Non-relational databases and relational databases both allow users to store data. However, there are some significant differences between the two types of databases.

  • The primary difference between relational and non-relational databases is the way they structure data. Relational databases store data in tables, which are made up of columns and rows. Each row contains a single record, and each column stores information about a particular attribute of that record. The relationship between different attributes is established through the use of primary and foreign keys. Non-relational databases, on the other hand, do not use a predefined schema. They are generally more flexible, allowing for the storage of data in a variety of formats, including documents, images, videos, and even audio files.

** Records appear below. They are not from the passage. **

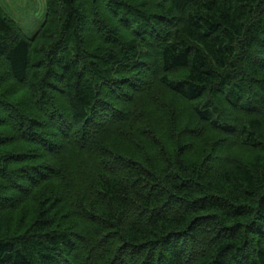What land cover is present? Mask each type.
<instances>
[{"label": "trees", "instance_id": "obj_1", "mask_svg": "<svg viewBox=\"0 0 264 264\" xmlns=\"http://www.w3.org/2000/svg\"><path fill=\"white\" fill-rule=\"evenodd\" d=\"M0 264H264V0L0 10Z\"/></svg>", "mask_w": 264, "mask_h": 264}, {"label": "rangeland", "instance_id": "obj_2", "mask_svg": "<svg viewBox=\"0 0 264 264\" xmlns=\"http://www.w3.org/2000/svg\"><path fill=\"white\" fill-rule=\"evenodd\" d=\"M0 10L31 38L43 22L45 0H0Z\"/></svg>", "mask_w": 264, "mask_h": 264}]
</instances>
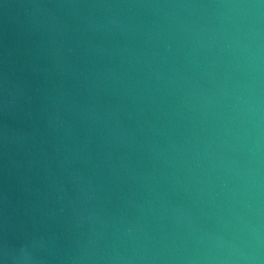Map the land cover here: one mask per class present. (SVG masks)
Listing matches in <instances>:
<instances>
[{
	"label": "water",
	"instance_id": "1",
	"mask_svg": "<svg viewBox=\"0 0 264 264\" xmlns=\"http://www.w3.org/2000/svg\"><path fill=\"white\" fill-rule=\"evenodd\" d=\"M0 264H264V0H0Z\"/></svg>",
	"mask_w": 264,
	"mask_h": 264
}]
</instances>
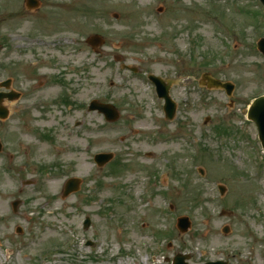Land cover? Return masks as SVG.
I'll use <instances>...</instances> for the list:
<instances>
[{
	"label": "rangeland",
	"instance_id": "1",
	"mask_svg": "<svg viewBox=\"0 0 264 264\" xmlns=\"http://www.w3.org/2000/svg\"><path fill=\"white\" fill-rule=\"evenodd\" d=\"M263 15L256 0H0V70L11 65L24 93L11 171L0 164V264H264V160L243 112L264 95ZM203 73L234 84L232 96L200 86ZM150 74L172 83L171 121ZM91 100L112 104L116 122ZM68 178L81 185L63 199Z\"/></svg>",
	"mask_w": 264,
	"mask_h": 264
},
{
	"label": "water",
	"instance_id": "2",
	"mask_svg": "<svg viewBox=\"0 0 264 264\" xmlns=\"http://www.w3.org/2000/svg\"><path fill=\"white\" fill-rule=\"evenodd\" d=\"M264 3V0H262ZM28 7H34L36 6V0H27ZM87 43L91 45L92 47L100 46L103 41L98 36H92L88 38ZM258 50L264 55V38L261 39L257 44ZM203 80H206V86L208 88H224L227 92V94H230L233 86L229 83H221L218 80L212 79L209 77L208 74H204L202 76ZM156 86L158 87L159 96L163 97L165 99V107L164 110L167 112V117L171 118L173 113V105L170 101V99L167 96V87L163 85L162 82L159 80L153 79ZM264 98H260L256 100L251 108V111L249 112V118L253 120L258 128L259 131V137L262 142V146L264 148ZM89 110H97L100 113H103L108 121H114L118 118L117 112L114 110V108L110 105H102L97 102H92ZM111 158V155H96L95 161L99 166H102L105 164L109 159ZM78 183L79 181L76 179H70L65 184V190H64V196H67L69 193L76 191L78 189ZM14 207L16 206V203L13 204ZM89 221H85V228L88 226ZM189 227V222L186 218H181L178 221V229L181 232H185L187 228ZM228 230L225 229L224 232L226 233ZM184 258L183 257H177L174 259V264H184L182 262ZM214 264H222V263H214Z\"/></svg>",
	"mask_w": 264,
	"mask_h": 264
},
{
	"label": "flooded vegetation",
	"instance_id": "3",
	"mask_svg": "<svg viewBox=\"0 0 264 264\" xmlns=\"http://www.w3.org/2000/svg\"><path fill=\"white\" fill-rule=\"evenodd\" d=\"M1 47L2 45L0 43V50ZM12 72L13 70L11 65L2 66L0 70L2 75L0 76V160L2 161L0 164L2 170L5 172L11 171L9 164L12 157H14L16 153V151L12 148L13 137L15 134L13 133L14 129L11 123L19 121L18 131H20L22 123L20 118L22 116L20 111L22 110L15 109L14 105L19 103L21 98L24 96V93L20 89L13 88V75L9 77V74ZM17 114L19 117H16ZM23 183L26 184V182L22 181L21 185ZM2 212L3 210L0 206V217L2 216Z\"/></svg>",
	"mask_w": 264,
	"mask_h": 264
},
{
	"label": "bare ground",
	"instance_id": "4",
	"mask_svg": "<svg viewBox=\"0 0 264 264\" xmlns=\"http://www.w3.org/2000/svg\"><path fill=\"white\" fill-rule=\"evenodd\" d=\"M48 90H50V91H51V89H48Z\"/></svg>",
	"mask_w": 264,
	"mask_h": 264
}]
</instances>
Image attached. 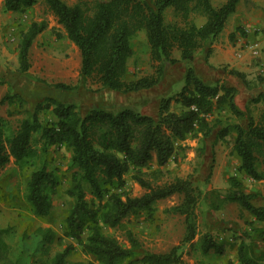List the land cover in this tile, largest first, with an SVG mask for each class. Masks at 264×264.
Here are the masks:
<instances>
[{
	"label": "trees",
	"instance_id": "trees-1",
	"mask_svg": "<svg viewBox=\"0 0 264 264\" xmlns=\"http://www.w3.org/2000/svg\"><path fill=\"white\" fill-rule=\"evenodd\" d=\"M5 11L22 13L39 0H3ZM47 10L63 26L65 36L81 53L80 78L92 79L103 89L121 93L149 90L165 76L166 64H186L185 82L173 96H163L158 118L133 108L106 109L93 107L82 114L77 105L54 97L36 104L34 111L23 118L16 129L0 118V170L13 161L20 169L31 168L26 183L25 199L35 217L47 218L54 209V196L61 185L60 169L51 167L50 148L64 147L70 153L72 186L67 195L74 199L65 217L66 235L76 240L84 255L95 260L68 262L69 248L57 252L52 259L28 261L27 264H189L183 259L181 247L190 243L202 255L226 254V245L212 232L199 235L196 208L202 191L192 177H175L160 183L159 174L188 137H208L218 126L217 139L232 137V150L239 159V170L255 181L264 179V112L255 119L250 114L240 123L244 113L235 102L236 88L220 81L205 82L193 66L203 43L217 38L227 19L236 10L239 0H226L215 6L212 0H94L85 5H73L64 0H42ZM173 8L175 16L186 21L184 26L167 23L164 13ZM191 13L202 14V26L188 21ZM45 20L33 21L20 31L18 72L31 68L30 49L38 34L47 28ZM144 30L153 73L130 74L129 61L134 56L132 40ZM180 50V59L172 56ZM229 73L243 82L246 75L231 69ZM264 81V77L260 78ZM56 88L73 90L76 86L55 84ZM17 94L7 93L2 102L14 103ZM260 97L253 98L256 102ZM183 110H171L172 102ZM225 109L231 119L224 122L217 113ZM41 112L53 118L41 119ZM235 119V120H232ZM230 120V121H229ZM156 165L150 171L152 164ZM145 192L140 196L116 191L123 188L125 176ZM230 190L220 195L223 203H236L255 223H264V206L254 203L255 194L246 192L242 183L230 179ZM91 195V200L87 195ZM174 194L182 195L179 204L169 211L184 216L185 234L179 245L167 252L141 251L138 240L128 233L130 246L103 232V227H115L131 215L152 214L157 201ZM218 208V206H215ZM264 234V229L253 228ZM9 228H0V264H17L11 257L7 238ZM51 228L39 227L20 238L19 245L30 253L47 250L54 240ZM225 264H264V254L256 255L250 245L241 241L237 261Z\"/></svg>",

  • Another key difference between the two types of databases is the way they handle queries. Relational databases are optimized for structured query language (SQL) queries, which allow for complex queries that involve multiple tables. Non-relational databases, on the other hand, are optimized for unstructured queries, which are better suited for searching large amounts of data.
  • Finally, relational databases are more scalable than non-relational databases. They can handle larger amounts of data and more concurrent connections. Non-relational databases, on the other hand, are generally more suitable for smaller data sets and fewer concurrent connections.

In conclusion, relational and non-relational databases both allow us to store data, but differ significantly in how they structure and query data. Depending on the size and complexity of the data set, either type of database may be more suitable.